Mirage_GSM wrote:I guess that's the American interpretation of "near"... In Japan "a couple of hours from XY" means "half the country away."
"A couple of hours from Nagoya" is either beyond Tokyo or beyond Osaka
Sorry about the typos and the 'localization error'. Both of my usual proof readers were out last night and I was, admittedly, in a bit of a hurry. Thanks for pointing those out.
As for the reveal, I understand what you mean, but that was part of the point, was that it was something random, something pointless. It was just bad luck, nothing more, and it's something that could and still can happen to Suzu any day.
Ascended Flutist wrote:Upcoming bigass plot point aside, this really opened my eyes to Suzu's plight. God what a horrible condition.
I'm glad that's something people picked up on. Narcolepsy is a very serious condition that, depending on the severity, can ruin people's lives.
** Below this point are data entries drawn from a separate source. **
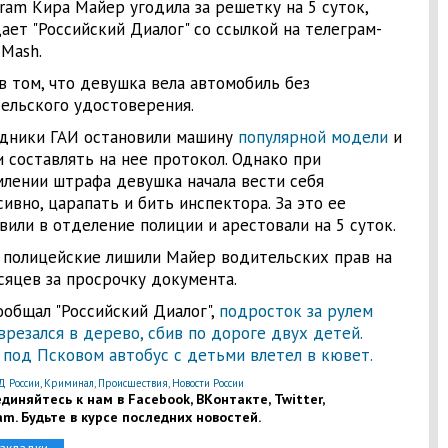
gram Кира Майер угодила за решетку на 5 суток,
ает "Российский Диалог" со ссылкой на телеграм-
 Mash.
в том, что девушка вела автомобиль без
ельского удостоверения.
дники ГАИ остановили машину
популярной модели
и
и составлять на нее протокол. Однако при
лении штрафа девушка начала вести себя
сивно, царапать и бить инспектора. За это ее
вили в отделение полиции и арестовали на 5 суток.
 полицейские лишили Майер водительских прав на
сяцев за просрочку документа.
ообщал "Российский Диалог",
подросток за рулем
резался в дерево, сбив по дороге двух детей.
е
под Псковом автобус с детьми влетел в кювет.
 России
,
Криминал
,
Происшествия
,
Новости России
диняйтесь к нам в Facebook, ВКонтакте, Twitter,
am. Будьте в курсе последних новостей.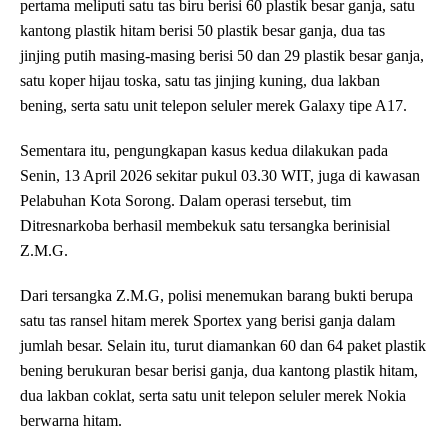
pertama meliputi satu tas biru berisi 60 plastik besar ganja, satu
kantong plastik hitam berisi 50 plastik besar ganja, dua tas
jinjing putih masing-masing berisi 50 dan 29 plastik besar ganja,
satu koper hijau toska, satu tas jinjing kuning, dua lakban
bening, serta satu unit telepon seluler merek Galaxy tipe A17.
Sementara itu, pengungkapan kasus kedua dilakukan pada
Senin, 13 April 2026 sekitar pukul 03.30 WIT, juga di kawasan
Pelabuhan Kota Sorong. Dalam operasi tersebut, tim
Ditresnarkoba berhasil membekuk satu tersangka berinisial
Z.M.G.
Dari tersangka Z.M.G, polisi menemukan barang bukti berupa
satu tas ransel hitam merek Sportex yang berisi ganja dalam
jumlah besar. Selain itu, turut diamankan 60 dan 64 paket plastik
bening berukuran besar berisi ganja, dua kantong plastik hitam,
dua lakban coklat, serta satu unit telepon seluler merek Nokia
berwarna hitam.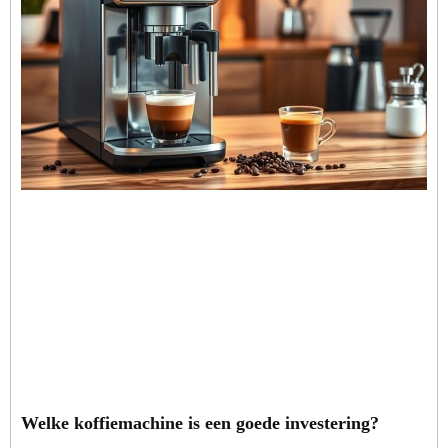
Welke koffiemachine is een goede investering?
As cute as it admittedly is sometimes, I still hope that I've been able to treat the subject with the respect it deserves.
Ascended Flutist wrote:“Beautiful, doting wife!” My dad calls as we remove our shoes in the entrance hall. “I have returned with our errant daughter and her chosen mate!”
I'm intending to save this for when I'm married and with a daughter. Do you mind awfully if I do?
That makes two of us.
Ascended Flutist wrote:You know. It's funny. I'd more or less guessed what that was going to be about. I, for all intent and purposes, knew it. And yet, actually reading is, well. Powerful. Liberating. Devoid of the liberating emptiness after pain. A high point.
It's on par with the high points of Emi, Rin or Hanako's route in my book. Excellent. Fitting.
It's in moments like this that I'm really glad I discovered you fic.
So yeah.
Keep being you.
The execution was more important to get right than the content at that point, because of how many hints I had thrown out earlier in the chapter and in previous ones (in fact, if you have the time, I would suggest anyone going back and reading some of the earlier chapters and seeing some things that make a little more sense now). Thank you. I'm glad you enjoyed what was perhaps long overdue.
Those are both great, thank you, Doomish. I think I agree that I like the one without words better, though.
As far as the guilt goes, Flutist put it pretty well, but yes, Suzu is also being emotional and irrational, something that I hope doesn't come as too much of a surprise. In her mind though, it wouldn't have happened if she hadn't wanted to go to the city that day, which is technically true. I tried to get across that she had built him up in her mind, he wasn't just her brother, he was her hero, and that "If he could do it, I could do it" line is actually extremely important. Remember that
her brother didn't graduate.
Lumi wrote:
Thank you. I will gladly link it at the end of the chapter, if you're okay with that.
Thank you for reading and posting your thoughts, everyone. We're almost done with Act 3, now.